Required work: For this exercise, write out every entry exactly and leave the pictures out.

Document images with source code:
+ + +

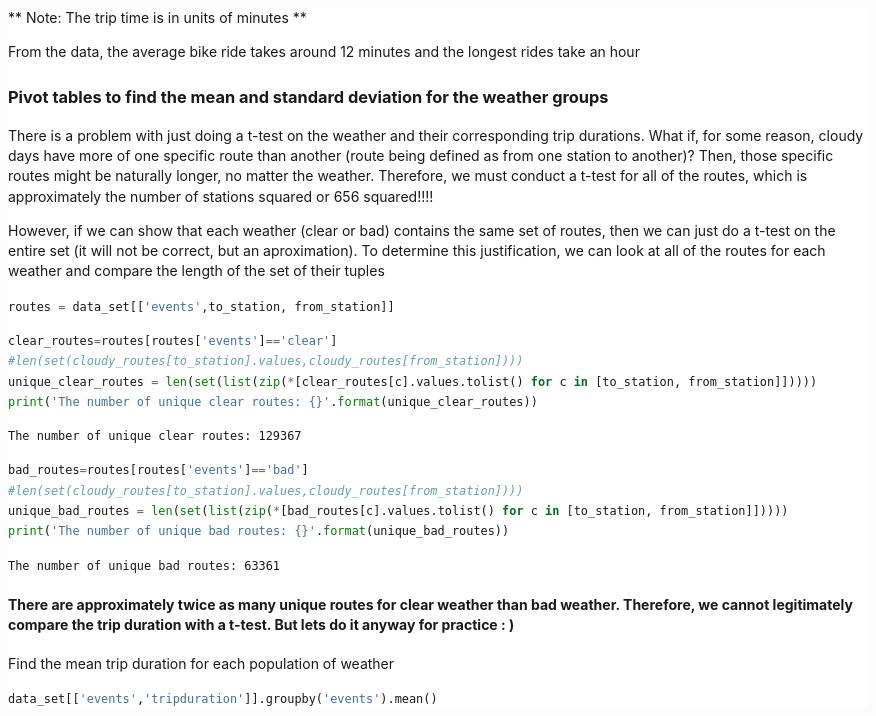 

** Note: The trip time is in units of minutes **

From the data, the average bike ride takes around 12 minutes and the longest rides take an hour

### Pivot tables to find the mean and standard deviation for the weather groups

There is a problem with just doing a t-test on the weather and their corresponding trip durations. What if, for some reason, cloudy days have more of one specific route than another (route being defined as from one station to another)? Then, those specific routes might be naturally longer, no matter the weather. Therefore, we must conduct a t-test for all of the routes, which is approximately the number of stations squared or 656 squared!!!! 

However, if we can show that each weather (clear or bad) contains the same set of routes, then we can just do a t-test on the entire set (it will not be correct, but an aproximation). To determine this justification, we can look at all of the routes for each weather and compare the length of the set of their tuples


```python
routes = data_set[['events',to_station, from_station]]
```


```python
clear_routes=routes[routes['events']=='clear']
#len(set(cloudy_routes[to_station].values,cloudy_routes[from_station])))
unique_clear_routes = len(set(list(zip(*[clear_routes[c].values.tolist() for c in [to_station, from_station]]))))
print('The number of unique clear routes: {}'.format(unique_clear_routes))
```

    The number of unique clear routes: 129367
    


```python
bad_routes=routes[routes['events']=='bad']
#len(set(cloudy_routes[to_station].values,cloudy_routes[from_station])))
unique_bad_routes = len(set(list(zip(*[bad_routes[c].values.tolist() for c in [to_station, from_station]]))))
print('The number of unique bad routes: {}'.format(unique_bad_routes))
```

    The number of unique bad routes: 63361
    

#### There are approximately twice as many unique routes for clear weather than bad weather. Therefore, we cannot legitimately compare the trip duration with a t-test. But lets do it anyway for practice  : ) <a name="wrongconclusion"></a>

Find the mean trip duration for each population of weather


```python
data_set[['events','tripduration']].groupby('events').mean()
```

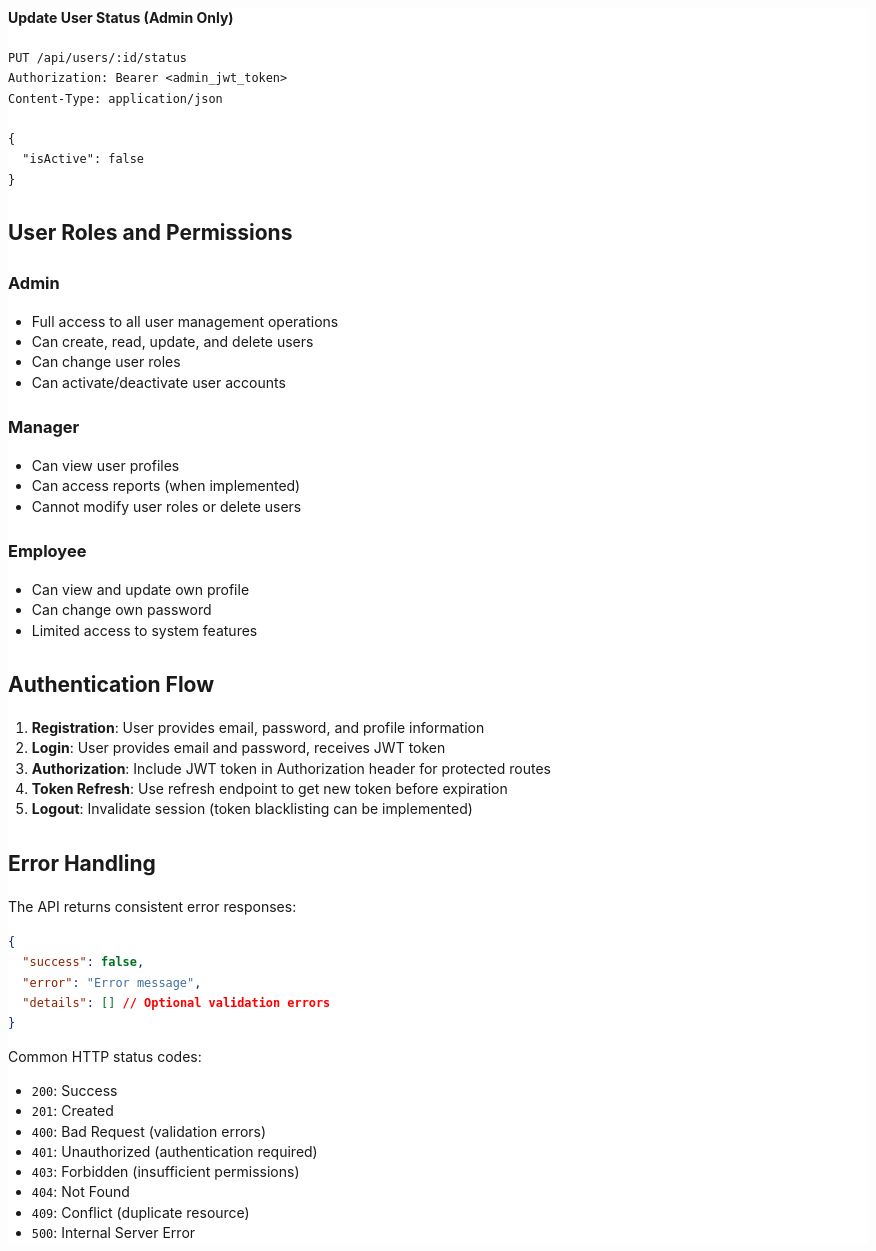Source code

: #### Update User Status (Admin Only)
```http
PUT /api/users/:id/status
Authorization: Bearer <admin_jwt_token>
Content-Type: application/json

{
  "isActive": false
}
```

## User Roles and Permissions

### Admin
- Full access to all user management operations
- Can create, read, update, and delete users
- Can change user roles
- Can activate/deactivate user accounts

### Manager
- Can view user profiles
- Can access reports (when implemented)
- Cannot modify user roles or delete users

### Employee
- Can view and update own profile
- Can change own password
- Limited access to system features

## Authentication Flow

1. **Registration**: User provides email, password, and profile information
2. **Login**: User provides email and password, receives JWT token
3. **Authorization**: Include JWT token in Authorization header for protected routes
4. **Token Refresh**: Use refresh endpoint to get new token before expiration
5. **Logout**: Invalidate session (token blacklisting can be implemented)

## Error Handling

The API returns consistent error responses:

```json
{
  "success": false,
  "error": "Error message",
  "details": [] // Optional validation errors
}
```

Common HTTP status codes:
- `200`: Success
- `201`: Created
- `400`: Bad Request (validation errors)
- `401`: Unauthorized (authentication required)
- `403`: Forbidden (insufficient permissions)
- `404`: Not Found
- `409`: Conflict (duplicate resource)
- `500`: Internal Server Error
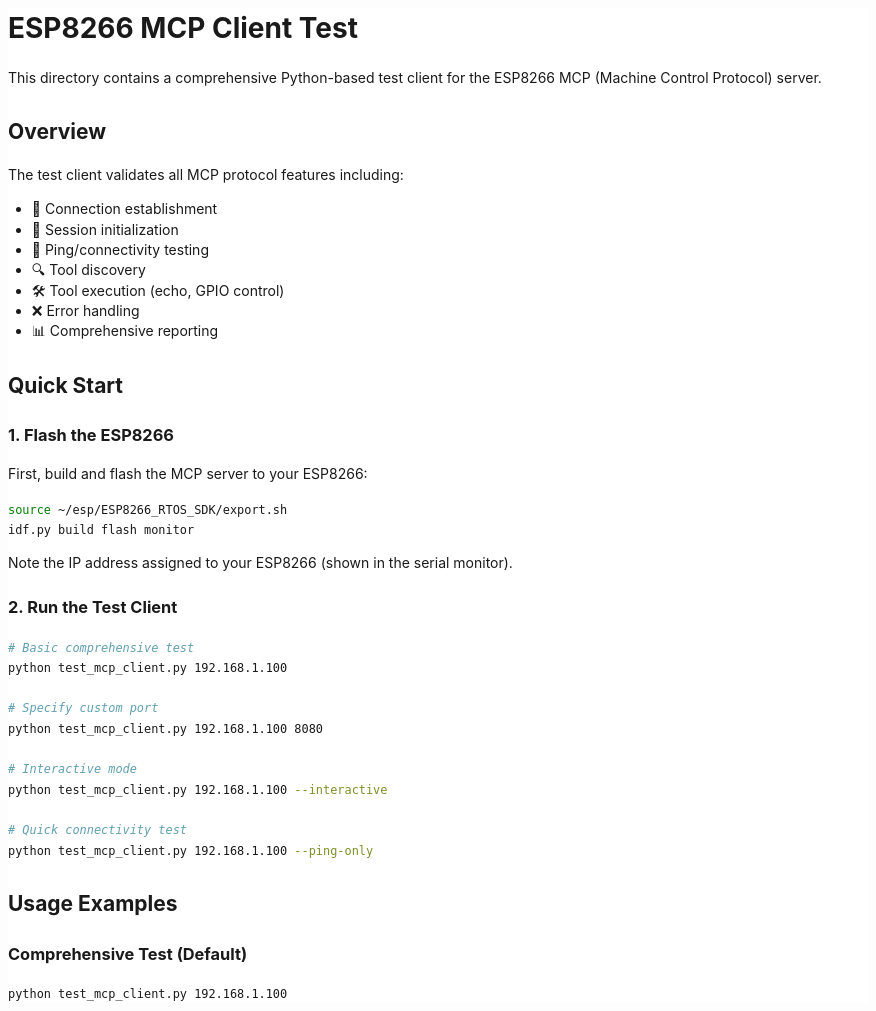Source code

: # ESP8266 MCP Client Test

This directory contains a comprehensive Python-based test client for the ESP8266 MCP (Machine Control Protocol) server.

## Overview

The test client validates all MCP protocol features including:
- 🔗 Connection establishment
- 🚀 Session initialization
- 🏓 Ping/connectivity testing
- 🔍 Tool discovery
- 🛠️ Tool execution (echo, GPIO control)
- ❌ Error handling
- 📊 Comprehensive reporting

## Quick Start

### 1. Flash the ESP8266

First, build and flash the MCP server to your ESP8266:

```bash
source ~/esp/ESP8266_RTOS_SDK/export.sh
idf.py build flash monitor
```

Note the IP address assigned to your ESP8266 (shown in the serial monitor).

### 2. Run the Test Client

```bash
# Basic comprehensive test
python test_mcp_client.py 192.168.1.100

# Specify custom port
python test_mcp_client.py 192.168.1.100 8080

# Interactive mode
python test_mcp_client.py 192.168.1.100 --interactive

# Quick connectivity test
python test_mcp_client.py 192.168.1.100 --ping-only
```

## Usage Examples

### Comprehensive Test (Default)
```bash
python test_mcp_client.py 192.168.1.100
```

+ + +

Task output:
** Note: The trip time is in units of minutes **

From the data, the average bike ride takes around 12 minutes and the longest rides take an hour

### Pivot tables to find the mean and standard deviation for the weather groups

There is a problem with just doing a t-test on the weather and their corresponding trip durations. What if, for some reason, cloudy days have more of one specific route than another (route being defined as from one station to another)? Then, those specific routes might be naturally longer, no matter the weather. Therefore, we must conduct a t-test for all of the routes, which is approximately the number of stations squared or 656 squared!!!! 

However, if we can show that each weather (clear or bad) contains the same set of routes, then we can just do a t-test on the entire set (it will not be correct, but an aproximation). To determine this justification, we can look at all of the routes for each weather and compare the length of the set of their tuples


```python
routes = data_set[['events',to_station, from_station]]
```


```python
clear_routes=routes[routes['events']=='clear']
#len(set(cloudy_routes[to_station].values,cloudy_routes[from_station])))
unique_clear_routes = len(set(list(zip(*[clear_routes[c].values.tolist() for c in [to_station, from_station]]))))
print('The number of unique clear routes: {}'.format(unique_clear_routes))
```

    The number of unique clear routes: 129367
    


```python
bad_routes=routes[routes['events']=='bad']
#len(set(cloudy_routes[to_station].values,cloudy_routes[from_station])))
unique_bad_routes = len(set(list(zip(*[bad_routes[c].values.tolist() for c in [to_station, from_station]]))))
print('The number of unique bad routes: {}'.format(unique_bad_routes))
```

    The number of unique bad routes: 63361
    

#### There are approximately twice as many unique routes for clear weather than bad weather. Therefore, we cannot legitimately compare the trip duration with a t-test. But lets do it anyway for practice  : ) <a name="wrongconclusion"></a>

Find the mean trip duration for each population of weather


```python
data_set[['events','tripduration']].groupby('events').mean()
```

Source code

: #### Update User Status (Admin Only)
```http
PUT /api/users/:id/status
Authorization: Bearer <admin_jwt_token>
Content-Type: application/json

{
  "isActive": false
}
```

## User Roles and Permissions

### Admin
- Full access to all user management operations
- Can create, read, update, and delete users
- Can change user roles
- Can activate/deactivate user accounts

### Manager
- Can view user profiles
- Can access reports (when implemented)
- Cannot modify user roles or delete users

### Employee
- Can view and update own profile
- Can change own password
- Limited access to system features

## Authentication Flow

1. **Registration**: User provides email, password, and profile information
2. **Login**: User provides email and password, receives JWT token
3. **Authorization**: Include JWT token in Authorization header for protected routes
4. **Token Refresh**: Use refresh endpoint to get new token before expiration
5. **Logout**: Invalidate session (token blacklisting can be implemented)

## Error Handling

The API returns consistent error responses:

```json
{
  "success": false,
  "error": "Error message",
  "details": [] // Optional validation errors
}
```

Common HTTP status codes:
- `200`: Success
- `201`: Created
- `400`: Bad Request (validation errors)
- `401`: Unauthorized (authentication required)
- `403`: Forbidden (insufficient permissions)
- `404`: Not Found
- `409`: Conflict (duplicate resource)
- `500`: Internal Server Error
Source code

: # ESP8266 MCP Client Test

This directory contains a comprehensive Python-based test client for the ESP8266 MCP (Machine Control Protocol) server.

## Overview

The test client validates all MCP protocol features including:
- 🔗 Connection establishment
- 🚀 Session initialization
- 🏓 Ping/connectivity testing
- 🔍 Tool discovery
- 🛠️ Tool execution (echo, GPIO control)
- ❌ Error handling
- 📊 Comprehensive reporting

## Quick Start

### 1. Flash the ESP8266

First, build and flash the MCP server to your ESP8266:

```bash
source ~/esp/ESP8266_RTOS_SDK/export.sh
idf.py build flash monitor
```

Note the IP address assigned to your ESP8266 (shown in the serial monitor).

### 2. Run the Test Client

```bash
# Basic comprehensive test
python test_mcp_client.py 192.168.1.100

# Specify custom port
python test_mcp_client.py 192.168.1.100 8080

# Interactive mode
python test_mcp_client.py 192.168.1.100 --interactive

# Quick connectivity test
python test_mcp_client.py 192.168.1.100 --ping-only
```

## Usage Examples

### Comprehensive Test (Default)
```bash
python test_mcp_client.py 192.168.1.100
```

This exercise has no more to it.